Activity: The entries below are to be repeated exactly, and their pictures left out.

[Material for the task Boundary: Start]

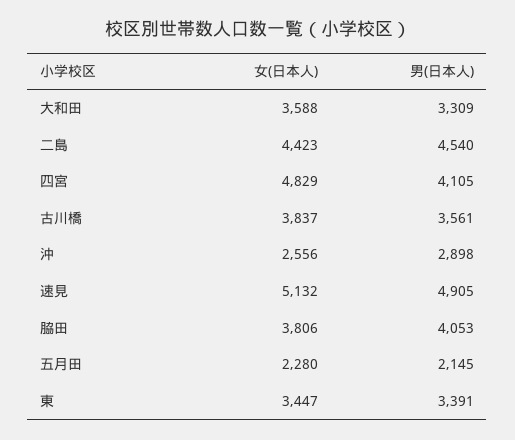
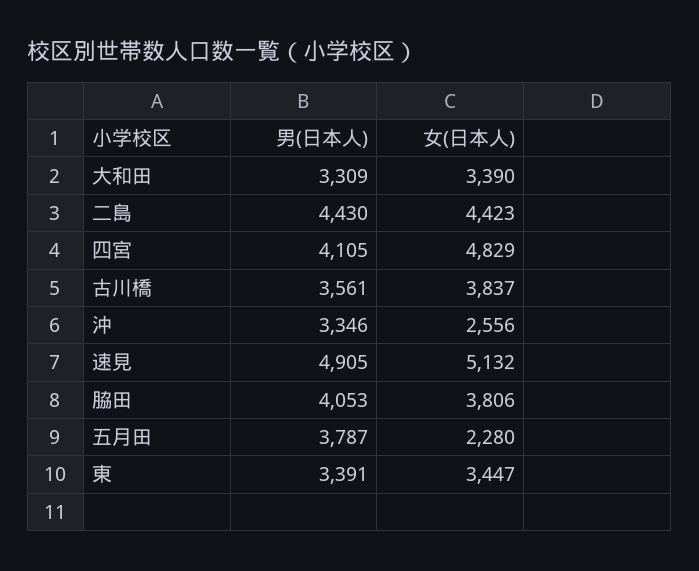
  {
    "女(日本人)": {
-     "大和田": 3588,
+     "大和田": 3390,
      "二島": 4423,
      "四宮": 4829,
      "古川橋": 3837,
      "沖": 2556,
      "速見": 5132,
      "脇田": 3806,
      "五月田": 2280,
      "東": 3447
    },
    "男(日本人)": {
      "大和田": 3309,
-     "二島": 4540,
+     "二島": 4430,
      "四宮": 4105,
      "古川橋": 3561,
-     "沖": 2898,
+     "沖": 3346,
      "速見": 4905,
      "脇田": 4053,
-     "五月田": 2145,
+     "五月田": 3787,
      "東": 3391
    }
  }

[Material for the task Boundary: End]

Completed exercise:
  {
    "女(日本人)": {
-     "大和田": 3588,
+     "大和田": 3390,
      "二島": 4423,
      "四宮": 4829,
      "古川橋": 3837,
      "沖": 2556,
      "速見": 5132,
      "脇田": 3806,
      "五月田": 2280,
      "東": 3447
    },
    "男(日本人)": {
      "大和田": 3309,
-     "二島": 4540,
+     "二島": 4430,
      "四宮": 4105,
      "古川橋": 3561,
-     "沖": 2898,
+     "沖": 3346,
      "速見": 4905,
      "脇田": 4053,
-     "五月田": 2145,
+     "五月田": 3787,
      "東": 3391
    }
  }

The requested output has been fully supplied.